The World Health Organisation itself has established three groups of multi-resistant bacteria, according to their priority. 

  • In priority 1 or critical, where all are resistant to carbapenems, the so-called broad-spectrum antibiotics, are Acinetobacter baumannii, Pseudomonas aeruginosa, some enterobacteria such as Klebsiella pneumonie, Escherichia coli and several species of the genera Serratia and Proteus. In the case of Klebsiellas, cases have already been found where no antibiotic is effective.
  • Priority 2 or high are Enterococcus faecium (vancomycin resistant), Staphylococcus aureus (methicillin and vancomycin resistant), Helicobacter pylori (immune to clarithromycin), Campylobacter spp. and Salmonella (both resistant to fluoroquinolones) and Neisseria gonorrhoeae (cephalosporin and fluoroquinolone resistant).
  • And finally, there is priority 3 or medium which includes Streptococcus pneumoniae (penicillin-insensitive), Haemophilus influenzae (ampicillin-resistant) and Shigella spp. (fluoroquinolone-immune). 

SOCIAL AND ECONOMIC IMPACT OF SUPERBUGS 

By 2020, this type of antibiotic-resistant bacteria was causing 700,000 deaths a year, some 33,000 in Europe and, according to estimates by the Spanish Agency for Medicines and Health Products, some 4,000 in Spain, three times the number caused by traffic accidents. Predictions had predicted that by 2050 the death toll would reach 10 million worldwide (cancer currently kills around 8 million people a year) but experts predict that, at the current rate, this figure will be reached at least a decade earlier.

An added problem is that there are very few experimental antibiotics that can address this situation.  Specifically, there are only 32 treatments in clinical development targeting priority pathogens. This production is not profitable for pharmaceutical companies, and private investment in 2019 was only 120 million euros, while some 8.6 billion euros were invested in the search for cancer treatments.

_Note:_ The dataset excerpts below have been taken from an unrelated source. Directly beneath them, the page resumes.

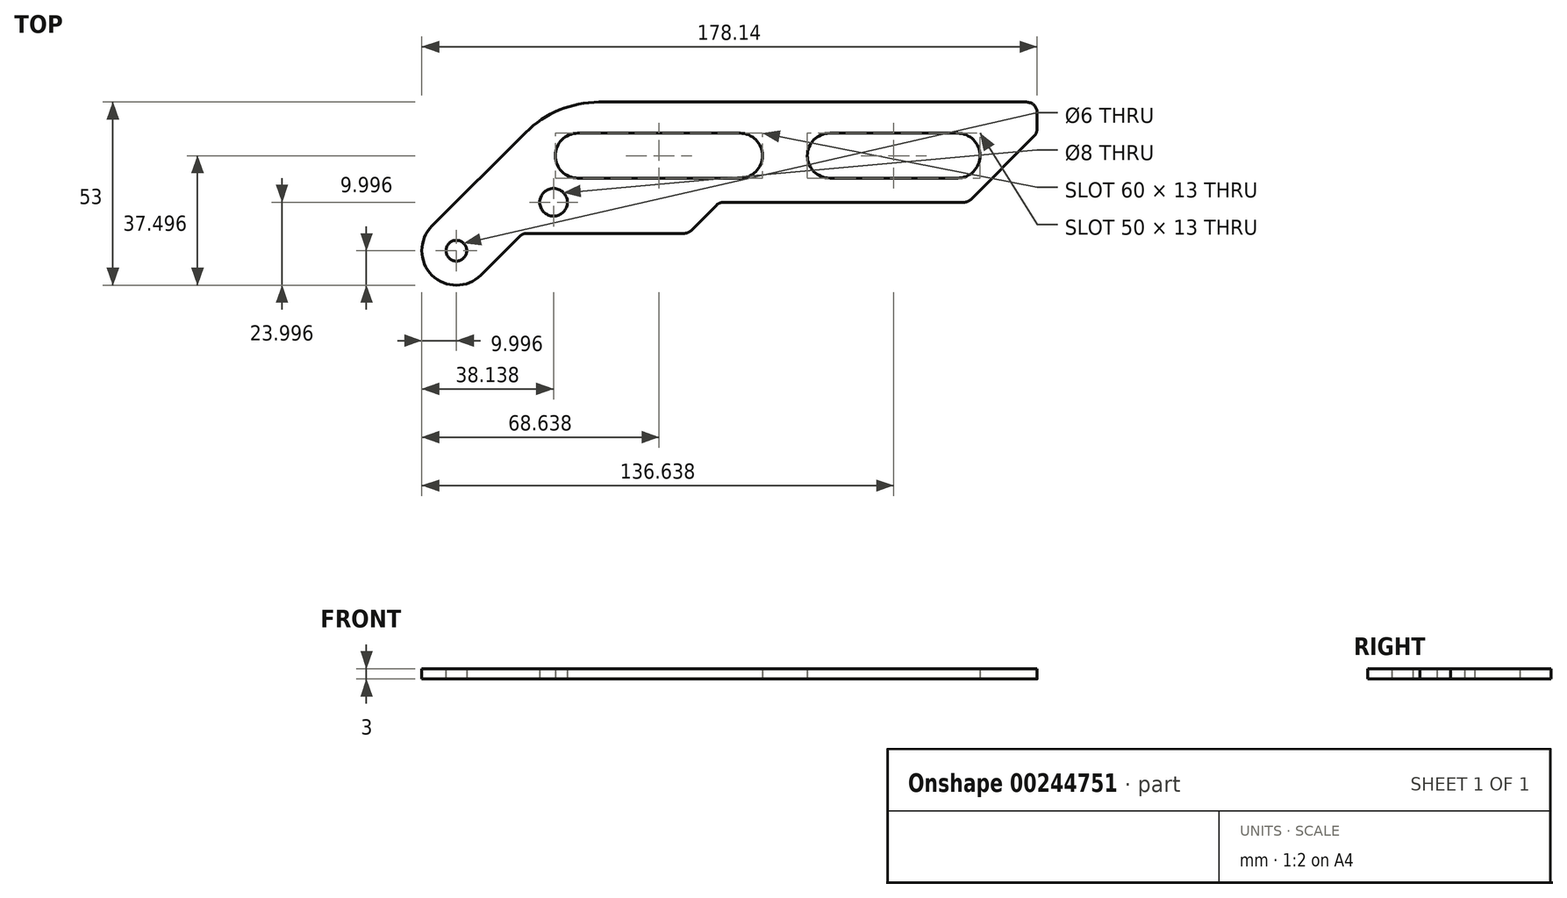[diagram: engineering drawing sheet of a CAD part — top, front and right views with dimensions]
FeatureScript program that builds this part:
annotation { "Feature Type Name" : "Feature", "Feature Type Description" : "" }
export const myFeature = defineFeature(function(context is Context, id is Id, definition is map)
    precondition{}
    {
        {
            var Q0;
            Q0=qCreatedBy(makeId("Top.planeOp"),FACE);
            var sketch = newSketch(context, id + "F0", { "sketchPlane" : qUnion([Q0])});
            skLineSegment(sketch, "E0", {"start": v(-352.57, 8.85) * mm, "end": v(-325.42, 35.99) * mm});
            skLineSegment(sketch, "E1", {"start": v(-304.21, 44.78) * mm, "end": v(-180.35, 44.78) * mm});
            skLineSegment(sketch, "E2", {"start": v(-177.35, 41.78) * mm, "end": v(-177.35, 37.02) * mm});
            skLineSegment(sketch, "E3", {"start": v(-178.23, 34.9) * mm, "end": v(-196.47, 16.65) * mm});
            skLineSegment(sketch, "E4", {"start": v(-198.6, 15.78) * mm, "end": v(-268.1, 15.78) * mm});
            skLineSegment(sketch, "E5", {"start": v(-270.23, 14.9) * mm, "end": v(-277.47, 7.65) * mm});
            skLineSegment(sketch, "E6", {"start": v(-279.6, 6.78) * mm, "end": v(-325.1, 6.78) * mm});
            skLineSegment(sketch, "E7", {"start": v(-327.23, 5.9) * mm, "end": v(-338.42, -5.3) * mm});
            skLineSegment(sketch, "E8", {"start": v(-310.35, 35.78) * mm, "end": v(-263.35, 35.78) * mm});
            skLineSegment(sketch, "E9", {"start": v(-263.35, 22.78) * mm, "end": v(-310.35, 22.78) * mm});
            skLineSegment(sketch, "E10", {"start": v(-237.35, 35.78) * mm, "end": v(-200.35, 35.78) * mm});
            skLineSegment(sketch, "E11", {"start": v(-237.35, 22.78) * mm, "end": v(-200.35, 22.78) * mm});
            skArc(sketch, "E12", {"start": v(-352.57, 8.85) * mm, "mid": v(-352.57, -5.3) * mm, "end": v(-338.42, -5.3) * mm});
            skArc(sketch, "E13", {"start": v(-310.35, 35.78) * mm, "mid": v(-316.85, 29.28) * mm, "end": v(-310.35, 22.78) * mm});
            skArc(sketch, "E14", {"start": v(-263.35, 22.78) * mm, "mid": v(-256.85, 29.28) * mm, "end": v(-263.35, 35.78) * mm});
            skArc(sketch, "E15", {"start": v(-237.35, 35.78) * mm, "mid": v(-243.85, 29.28) * mm, "end": v(-237.35, 22.78) * mm});
            skArc(sketch, "E16", {"start": v(-200.35, 22.78) * mm, "mid": v(-193.85, 29.28) * mm, "end": v(-200.35, 35.78) * mm});
            skCircle(sketch, "E17", {"center": v(-345.5, 1.78) * mm, "radius": 3 * mm});
            skCircle(sketch, "E18", {"center": v(-317.35, 15.78) * mm, "radius": 4 * mm});
            skArc(sketch, "E19", {"start": v(-304.21, 44.78) * mm, "mid": v(-315.7, 42.5) * mm, "end": v(-325.42, 35.99) * mm});
            skArc(sketch, "E20", {"start": v(-325.1, 6.78) * mm, "mid": v(-326.26, 6.55) * mm, "end": v(-327.23, 5.9) * mm});
            skArc(sketch, "E21", {"start": v(-279.6, 6.78) * mm, "mid": v(-278.45, 7) * mm, "end": v(-277.47, 7.65) * mm});
            skArc(sketch, "E22", {"start": v(-268.1, 15.78) * mm, "mid": v(-269.26, 15.55) * mm, "end": v(-270.23, 14.9) * mm});
            skArc(sketch, "E23", {"start": v(-198.6, 15.78) * mm, "mid": v(-197.45, 16) * mm, "end": v(-196.47, 16.65) * mm});
            skArc(sketch, "E24", {"start": v(-178.23, 34.9) * mm, "mid": v(-177.58, 35.87) * mm, "end": v(-177.35, 37.02) * mm});
            skArc(sketch, "E25", {"start": v(-177.35, 41.78) * mm, "mid": v(-178.23, 43.9) * mm, "end": v(-180.35, 44.78) * mm});
            skSolve(sketch);
        }
        {
            var Q0;
            Q0=makeQuery(id+"F0.imprint","IMPRINT",FACE,{"disambiguationData":[TD([[makeQuery(id+"F0.imprint","IMPRINT",EDGE,{"derivedFrom":sQuery(id+"F0.wireOp",EDGE,"E0")}),-1.0]])]});
            extrude(context, id + "F1", {"entities" : qUnion([Q0]), "depth" : 3 * mm});
        }
    });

In addition, climate change appears to be a further problem, with a growing number of experts suggesting that rising temperatures are making it easier and faster for bacteria to bypass the protective barrier provided by current antibiotics.

HOW TO SLOW DOWN THIS PROCESS? 

Recommendations to slow down the arrival of more superbugs cover different areas as this is a major global public health problem. On the one hand, the medical community has important guidelines to reduce the prescription of antibiotics, limiting their use if their benefit is questionable. It is also important to monitor veterinary medication, a sector where 70% of antibiotics end up and where they have been used, and continue to be used in developing countries, to support animal growth.

On the patient side, there are two key measures:

  •  Avoid self-medication: Antibiotics should always be prescribed by a doctor and should never be taken without a doctor's supervision. Antibiotics should especially be avoided for viral illnesses such as influenza.
  •  Completion of treatments: Treatment should not be discontinued when symptoms begin to subside, but only when the doctor has prescribed it, because if it is stopped before then, the bacterial infection may not be completely eliminated, causing it to adapt to the antibiotic and become resistant to it.